The recent killings of suspected drug dealers have sparked concerns in the Philippines and among UN and US officials, including president Barack Obama, who have urged Mr Duterte’s government to stop the killings and ensure his anti-drug war respected human rights and complied with the law.

Mr Duterte has rejected the criticism, questioning the right of the United Nations, the United States and Mr Obama to raise human rights issues when US forces, for example, had massacred Muslims in the country’s south in the early 1900s as part of a pacification campaign.

Mr Matobato said under oath that the killings went on from 1988, when Mr Duterte first became Davao city mayor, until 2013. In that year, Mr Matobato said, he expressed his desire to leave the death squad, prompting his colleagues to implicate him criminally in one killing to silence him.

“Our job was to kill criminals like drug pushers, rapists, snatchers. These are the kind we killed every day,” Mr Matobato said. But he said their targets were not only criminals but also opponents of Mr Duterte and one of his sons, Paolo Duterte, who is now the vice mayor of Davao.

Presidential spokesman Martin Andanar rejected the allegations, saying government investigations into Mr Duterte’s time as mayor of Davao had already gone nowhere because of a lack of evidence and witnesses.

Philippine human rights officials and advocates have previously said potential witnesses refused to testify against Mr Duterte when he was still mayor out of fear of being killed.

There was no immediate reaction from Mr Duterte. Another Duterte spokesman, Ernesto Abella, said that while Mr Matobato “may sound credible, it is imperative that each and every one of us properly weigh whatever he said and respond right”.

Mr Matobato said the victims in Davao allegedly ranged from petty criminals to a wealthy businessman from central Cebu province who was killed in 2014 in his office in Davao city, allegedly because of a feud with Paolo Duterte over a woman. The president’s son said the allegations were “mere hearsay”, and that he would not “dignify the accusations of a mad man”.

Other victims were a suspected foreign militant whom Mr Matobato said he strangled, then chopped into pieces and buried in a quarry in 2002. Another was a radio commentator, Jun Pala, who was critical of Mr Duterte and was killed by gunmen on motorcycles while walking home in 2003.

After a 1993 bombing of a Roman Catholic cathedral in Davao city, Mr Matobato said Mr Duterte ordered him and his colleagues to launch attacks on mosques in an apparent retaliation. He testified that he threw a grenade at one mosque but there were no casualties because the attacks were carried out when no one was praying.
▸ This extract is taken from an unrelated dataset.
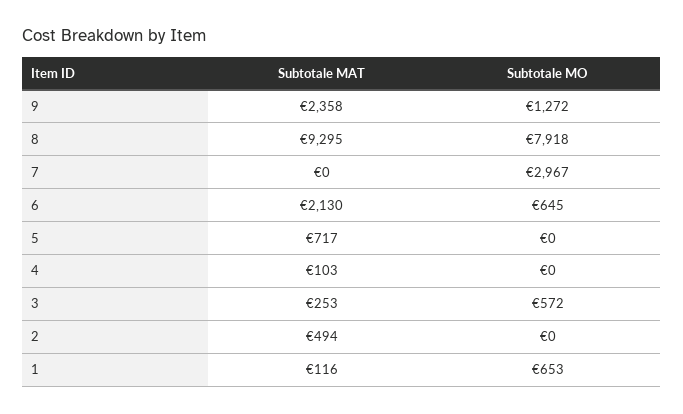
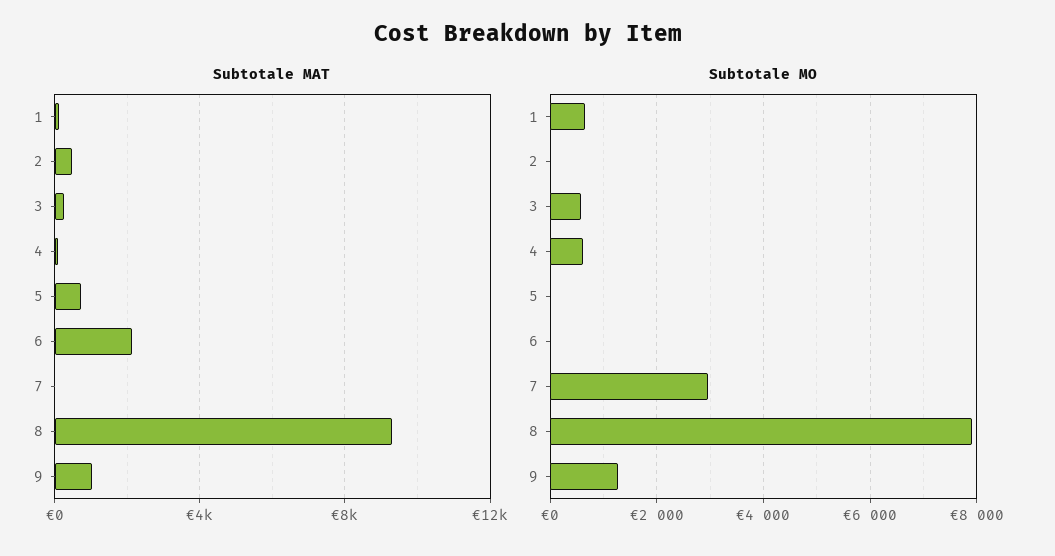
Subtotale MAT, 9: 2358 -> 1000
Subtotale MO, 6: 645 -> 0
Subtotale MO, 4: 0 -> 600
Mr Matobato said some of the squad’s victims were shot and dumped on Davao streets or buried in three secret pits, while others were dumped at sea with their stomachs cut open and their bodies tied to concrete blocks.

“They were killed like chickens,” he said.

Mr Matobato said he backed away from the killings after feeling guilty and entered a government witness-protection programme.

He left the protection programme when Mr Duterte became president, fearing he would be killed, and said he had decided to speak up “so the killings will stop”.

Matobato’s testimony set off a tense exchange between pro-Duterte and opposition senators.

Alan Peter Cayetano accused Mr Matobato of being part of a plot to unseat Duterte. “I’m testing to see if you were brought here to bring down this government,” he said.

Ms De Lima eventually declared Mr Cayetano “out of order” and ordered senate security personnel to restrain him.

Another senator, former national police chief Panfilo Lacson, warned Mr Matobato that his admissions could land him in jail.

“You can be jailed with your revelations,” Mr Lacson said. “You have no immunity.”

Mr Duterte has immunity from lawsuits as a president, but Ms de Lima said after the senate hearing that the principle may have to be revisited. “What if a leader is elected and turns out to be a mass murderer?” she asked.